L’inquiétude est d’autant plus grande quand on considère l’évolution du niveau des nappes phréatiques et de nos rivières, alors qu’aucune autorisation de pompage n’est plus accordée depuis bien longtemps ! Compte tenu de l’évolution du climat, il y a là un vrai problème.

Le Forum économique mondial, dont les informations télévisées se sont fait l’écho, se tenait ces jours-ci à Davos. Sur toute une page, une dépêche explique que, partout dans le monde, on va avoir besoin de créer des ressources en eau.

Peut-être que certains coins de France, qui ont de la chance, n’ont pas encore rencontré ces problèmes. Mais ce qui arrive aujourd’hui dans le Midi arrivera bientôt dans le Centre puis dans l’ensemble du territoire. C’est un problème important, qu’il faut absolument prendre à bras-le-corps.

M. le président. Quel est l’avis de la commission ?

M. Bruno Sido, rapporteur. Je m’étonne que Mme Didier, par le biais de l’amendement n° 212, revienne à la charge, si je puis dire, après l’importante discussion de fond que nous avions eue lors de l’adoption de la loi sur l’eau et les milieux aquatiques, au cours de laquelle nous avions évoqué, en particulier, les retenues collinaires et autres stockages.

Il n’apparaît pas opportun de supprimer la possibilité de construire des stockages pour faire face aux besoins en eau. M. Soulage l’a dit, pas de retenues collinaires, plus d’agriculture dans le Lot-et-Garonne !

M. Gérard César. Dans tout le Sud-Ouest !

M. Bruno Sido, rapporteur. C’est aussi simple que cela.
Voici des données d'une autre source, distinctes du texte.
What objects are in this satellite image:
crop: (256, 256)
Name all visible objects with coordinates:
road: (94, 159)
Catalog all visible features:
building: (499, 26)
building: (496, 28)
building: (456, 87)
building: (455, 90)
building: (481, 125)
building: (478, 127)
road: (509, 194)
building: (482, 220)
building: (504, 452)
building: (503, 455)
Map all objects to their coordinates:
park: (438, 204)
Cette possibilité est préconisée par le comité opérationnel « eau », qui n’exclut pas, par ailleurs, des efforts de réduction de la consommation d’eau.
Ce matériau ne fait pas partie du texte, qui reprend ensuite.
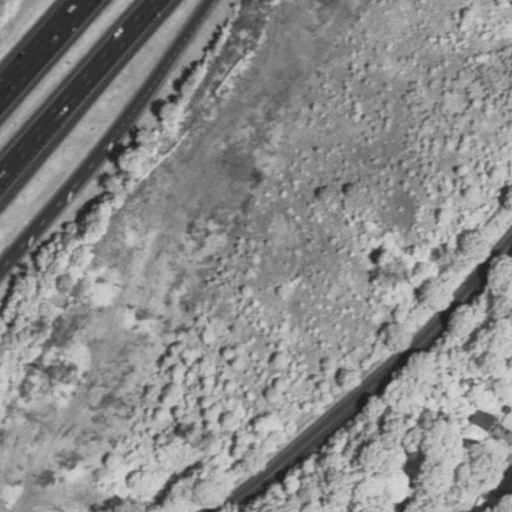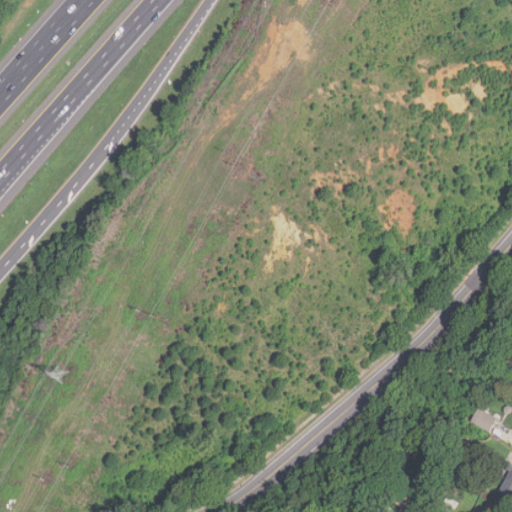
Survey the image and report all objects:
road: (119, 41)
road: (41, 47)
road: (159, 73)
road: (41, 130)
road: (54, 207)
power tower: (58, 376)
road: (374, 386)
building: (488, 406)
building: (508, 411)
building: (484, 418)
building: (485, 421)
building: (458, 452)
building: (406, 458)
building: (508, 482)
building: (507, 484)
building: (408, 500)
building: (452, 504)
building: (490, 508)
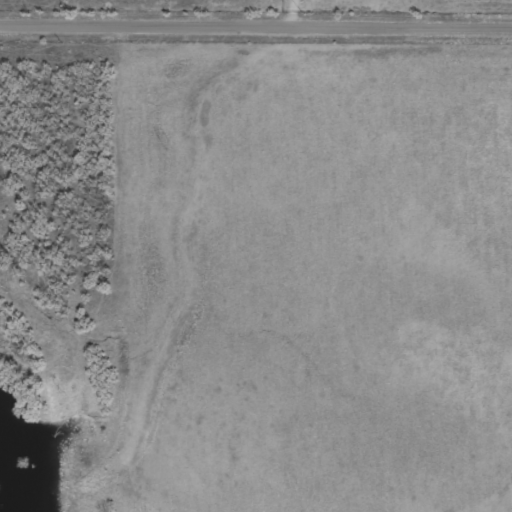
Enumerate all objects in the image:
road: (255, 22)
road: (126, 201)
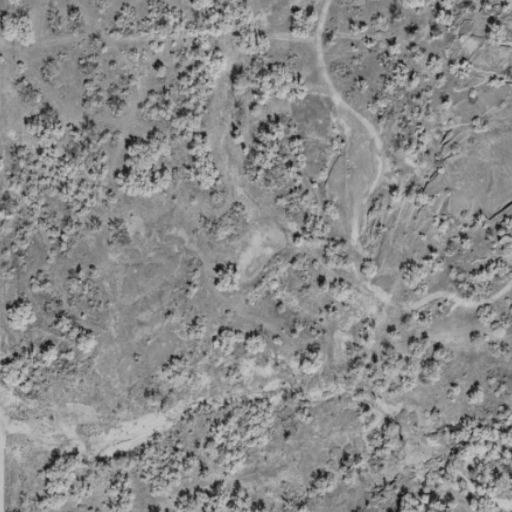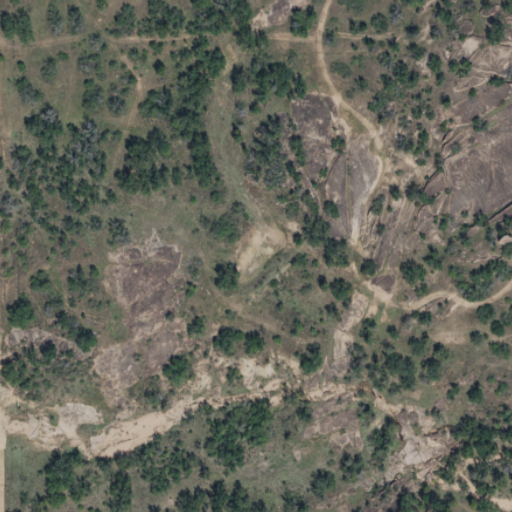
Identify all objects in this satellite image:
road: (1, 468)
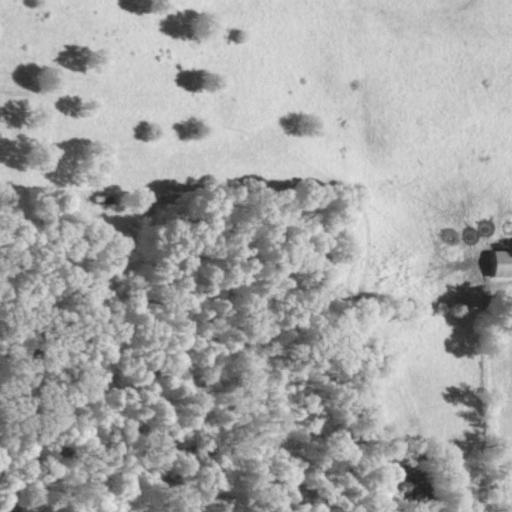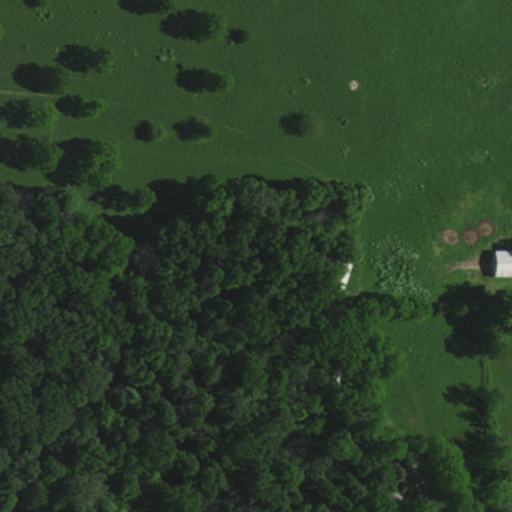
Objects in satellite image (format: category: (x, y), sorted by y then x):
building: (499, 262)
building: (333, 270)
Je vous demande donc, madame Didier, de bien vouloir retirer l’amendement n° 212, dont je comprends bien, au demeurant, l’objet. À défaut, j’émettrai un avis défavorable. M. Soulage vous l’a dit : lorsque des retenues collinaires sont effectuées, des études préalables et globales ont été menées. Par conséquent, si certains aménagements sont mal réalisés, ne jetons pas le bébé avec l’eau du bain !

M. Paul Raoult. Avec l’eau du lac ! (Sourires.)

M. Bruno Sido, rapporteur. En revanche, la commission est tout à fait favorable à l’amendement n° 488 rectifié.

M. le président. Quel est l’avis du Gouvernement ?

Mme Chantal Jouanno, secrétaire d'État. Madame Didier, la construction de stockages n’est qu’une des solutions parmi tant d’autres pour adapter le prélèvement des ressources en eau aux ressources disponibles. Cela a été dit par les groupes de travail à l’issue du Grenelle de l’environnement. Ce n’est pas la solution unique, mais nous ne l’excluons pas.

Je vous demande donc de bien vouloir retirer l’amendement n° 212.

En revanche, le Gouvernement a émis un avis favorable sur l’amendement n° 488 rectifié, qui vise à instaurer une meilleure gestion des ressources en eau.

M. le président. Madame Didier, l’amendement n°212 est-il maintenu ?

Mme Évelyne Didier. Par cet amendement, j’ai souhaité interpeller l’ensemble de nos collègues, et notamment M. Soulage.

Je comprends la préoccupation qui a été exprimée. Toutefois, il faudra bien qu’on réponde un jour à l’ensemble des questions qui se posent, notamment en ce qui concerne les cultures. Changement climatique oblige, va-t-on continuer à faire des cultures gourmandes en eau dans des régions qui souffrent de pénurie ? La manière d’arroser n’est-elle pas à revoir dans certains cas ?

Il n’est pas dans mon propos de généraliser. Même si la question n’est pas simple, il me semble que nous devrons tous ensemble nous poser des questions qu’il n’était pas nécessaire de nous poser auparavant.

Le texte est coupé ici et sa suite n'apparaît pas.